[Enunciado del problema]
Prosigue el artículo de opinión sobre los cuatro meses sin pacto de gobierno tras las elecciones de diciembre de 2015, a partir de su última frase.

[Fragmento seleccionado]
+--
Opinión

Cuatro meses de aprendizaje

Hala, se acabó lo que se daba. Vamos a unos nuevos comicios generales; cuatro meses han pasado desde las elecciones de diciembre de 2015 sin que se hubiese alcanzado un pacto que hiciese posible, al menos, sacar adelante la investidura de un nuevo gobierno. Es verdad que nadie dijo que ello devendría en una tarea fácil, a la vista del fragmentado (y quebradizo, frágil) Congreso surgido de las urnas; y es que un acuerdo que garantizase, de entrada, el voto favorable (o al menos no en contra), de 176 diputados, implicaba poner de acuerdo a partidos de diversos bandos ideológicos; y ya se sabe que el agua y el aceite son muy malos de ligar. Pero se albergaba una mínima esperanza de que, apelando a lo que algunos llaman sentido de la responsabilidad de Estado, ese acuerdo quedase «in extremis» forjado en la fragua de la Carrera de San Jerónimo. Pero no ha sido así, y sus Señorías, tras esos escasos cuatro meses, se vuelven a sus casas con la esperanza, para casi todos, de ser de nuevo incluidos en las listas electorales y de que, al menos, se igualen los resultados del pasado mes de diciembre que les permitan regresar a Madrid. Se avecinan, pues, días de dimes y diretes.
+--
[Datos de entrada]
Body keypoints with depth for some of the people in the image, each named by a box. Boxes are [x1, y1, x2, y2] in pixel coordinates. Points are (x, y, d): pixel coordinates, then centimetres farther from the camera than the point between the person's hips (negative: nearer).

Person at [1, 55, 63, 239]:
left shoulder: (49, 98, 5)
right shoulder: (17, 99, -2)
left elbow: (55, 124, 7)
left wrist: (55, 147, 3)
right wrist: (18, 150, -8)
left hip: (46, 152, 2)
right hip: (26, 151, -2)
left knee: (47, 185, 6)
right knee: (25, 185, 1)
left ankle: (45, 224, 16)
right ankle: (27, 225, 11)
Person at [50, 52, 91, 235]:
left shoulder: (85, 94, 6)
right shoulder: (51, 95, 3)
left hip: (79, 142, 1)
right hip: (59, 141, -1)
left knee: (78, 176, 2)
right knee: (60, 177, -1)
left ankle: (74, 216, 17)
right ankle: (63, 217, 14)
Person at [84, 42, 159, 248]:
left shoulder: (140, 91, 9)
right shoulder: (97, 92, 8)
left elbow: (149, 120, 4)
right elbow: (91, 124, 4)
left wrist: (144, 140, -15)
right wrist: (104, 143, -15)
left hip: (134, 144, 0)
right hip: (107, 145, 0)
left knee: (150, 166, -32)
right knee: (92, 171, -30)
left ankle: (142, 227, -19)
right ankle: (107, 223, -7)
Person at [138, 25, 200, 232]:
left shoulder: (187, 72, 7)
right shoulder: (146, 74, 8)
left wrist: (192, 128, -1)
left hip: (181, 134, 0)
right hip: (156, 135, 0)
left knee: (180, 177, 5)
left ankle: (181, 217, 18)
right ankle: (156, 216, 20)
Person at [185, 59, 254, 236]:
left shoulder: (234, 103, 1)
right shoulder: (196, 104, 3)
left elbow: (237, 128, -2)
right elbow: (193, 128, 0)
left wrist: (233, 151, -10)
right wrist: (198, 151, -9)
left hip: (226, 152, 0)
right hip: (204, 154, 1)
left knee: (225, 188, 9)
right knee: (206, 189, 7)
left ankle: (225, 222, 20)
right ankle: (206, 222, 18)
+--
[Resultado del ejercicio]
Pero es cierto que algo hemos aprendido a lo largo de estos cuatro meses de gobierno «en funciones»: sorprendentemente el país, más mal que bien, ha ido funcionando de modo rutinario; quiero decir que los supermercados no se han desabastecido, que las eléctricas nos han seguido suministrando electricidad a precios de robo a mano armada, y que las gasolineras han seguido aumentando sus precios en vísperas de semana santa y de festivos. Vamos, igual que si un gobierno de ineptos estuviese funcionando a pleno rendimiento. Tengo la impresión también de que el Ejecutivo se encontraba durante estas semanas muy cómodo en su papel de gobierno interino; debe de ser fantástico eso de gobernar sin tener que dar explicaciones a los diputados tocapelotas sobre el despacho ordinario del día a día, pero también, y sobre todo, acerca de cuestiones de rancio tufillo (condecoraciones inauditas) o de hedor insoportable (elusiones fiscales).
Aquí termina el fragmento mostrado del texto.